#### Data block:
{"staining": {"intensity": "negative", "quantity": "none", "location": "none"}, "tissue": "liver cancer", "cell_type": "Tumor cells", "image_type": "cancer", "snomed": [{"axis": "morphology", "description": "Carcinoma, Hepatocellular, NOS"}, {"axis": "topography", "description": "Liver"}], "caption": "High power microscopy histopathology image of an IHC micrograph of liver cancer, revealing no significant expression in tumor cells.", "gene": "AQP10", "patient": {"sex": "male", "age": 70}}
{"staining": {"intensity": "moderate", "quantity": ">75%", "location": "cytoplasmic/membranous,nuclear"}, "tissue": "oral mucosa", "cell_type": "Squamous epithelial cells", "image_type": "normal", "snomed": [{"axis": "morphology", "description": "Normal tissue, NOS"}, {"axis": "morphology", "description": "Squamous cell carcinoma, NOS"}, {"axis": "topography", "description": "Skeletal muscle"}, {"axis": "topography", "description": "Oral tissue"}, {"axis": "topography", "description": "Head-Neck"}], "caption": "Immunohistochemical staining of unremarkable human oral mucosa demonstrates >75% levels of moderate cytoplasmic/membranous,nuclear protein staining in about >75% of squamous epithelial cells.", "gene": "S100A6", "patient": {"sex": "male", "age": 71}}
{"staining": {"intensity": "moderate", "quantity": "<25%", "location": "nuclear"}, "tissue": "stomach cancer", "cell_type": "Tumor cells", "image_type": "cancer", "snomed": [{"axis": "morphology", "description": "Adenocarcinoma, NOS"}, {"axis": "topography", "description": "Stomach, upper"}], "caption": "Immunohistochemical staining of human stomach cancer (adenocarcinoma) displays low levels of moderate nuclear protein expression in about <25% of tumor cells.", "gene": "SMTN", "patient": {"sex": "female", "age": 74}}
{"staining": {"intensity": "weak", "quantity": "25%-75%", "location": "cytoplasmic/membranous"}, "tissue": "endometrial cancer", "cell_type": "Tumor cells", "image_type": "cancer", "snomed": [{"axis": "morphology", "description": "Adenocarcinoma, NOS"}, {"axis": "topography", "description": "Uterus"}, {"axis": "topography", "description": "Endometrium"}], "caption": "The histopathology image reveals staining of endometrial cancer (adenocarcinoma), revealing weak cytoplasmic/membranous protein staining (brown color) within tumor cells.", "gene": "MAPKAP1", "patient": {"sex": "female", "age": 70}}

#### Assignment:
Please return the entire listing, unchanged.

#### Solved problem:
{"staining": {"intensity": "negative", "quantity": "none", "location": "none"}, "tissue": "liver cancer", "cell_type": "Tumor cells", "image_type": "cancer", "snomed": [{"axis": "morphology", "description": "Carcinoma, Hepatocellular, NOS"}, {"axis": "topography", "description": "Liver"}], "caption": "High power microscopy histopathology image of an IHC micrograph of liver cancer, revealing no significant expression in tumor cells.", "gene": "AQP10", "patient": {"sex": "male", "age": 70}}
{"staining": {"intensity": "moderate", "quantity": ">75%", "location": "cytoplasmic/membranous,nuclear"}, "tissue": "oral mucosa", "cell_type": "Squamous epithelial cells", "image_type": "normal", "snomed": [{"axis": "morphology", "description": "Normal tissue, NOS"}, {"axis": "morphology", "description": "Squamous cell carcinoma, NOS"}, {"axis": "topography", "description": "Skeletal muscle"}, {"axis": "topography", "description": "Oral tissue"}, {"axis": "topography", "description": "Head-Neck"}], "caption": "Immunohistochemical staining of unremarkable human oral mucosa demonstrates >75% levels of moderate cytoplasmic/membranous,nuclear protein staining in about >75% of squamous epithelial cells.", "gene": "S100A6", "patient": {"sex": "male", "age": 71}}
{"staining": {"intensity": "moderate", "quantity": "<25%", "location": "nuclear"}, "tissue": "stomach cancer", "cell_type": "Tumor cells", "image_type": "cancer", "snomed": [{"axis": "morphology", "description": "Adenocarcinoma, NOS"}, {"axis": "topography", "description": "Stomach, upper"}], "caption": "Immunohistochemical staining of human stomach cancer (adenocarcinoma) displays low levels of moderate nuclear protein expression in about <25% of tumor cells.", "gene": "SMTN", "patient": {"sex": "female", "age": 74}}
{"staining": {"intensity": "weak", "quantity": "25%-75%", "location": "cytoplasmic/membranous"}, "tissue": "endometrial cancer", "cell_type": "Tumor cells", "image_type": "cancer", "snomed": [{"axis": "morphology", "description": "Adenocarcinoma, NOS"}, {"axis": "topography", "description": "Uterus"}, {"axis": "topography", "description": "Endometrium"}], "caption": "The histopathology image reveals staining of endometrial cancer (adenocarcinoma), revealing weak cytoplasmic/membranous protein staining (brown color) within tumor cells.", "gene": "MAPKAP1", "patient": {"sex": "female", "age": 70}}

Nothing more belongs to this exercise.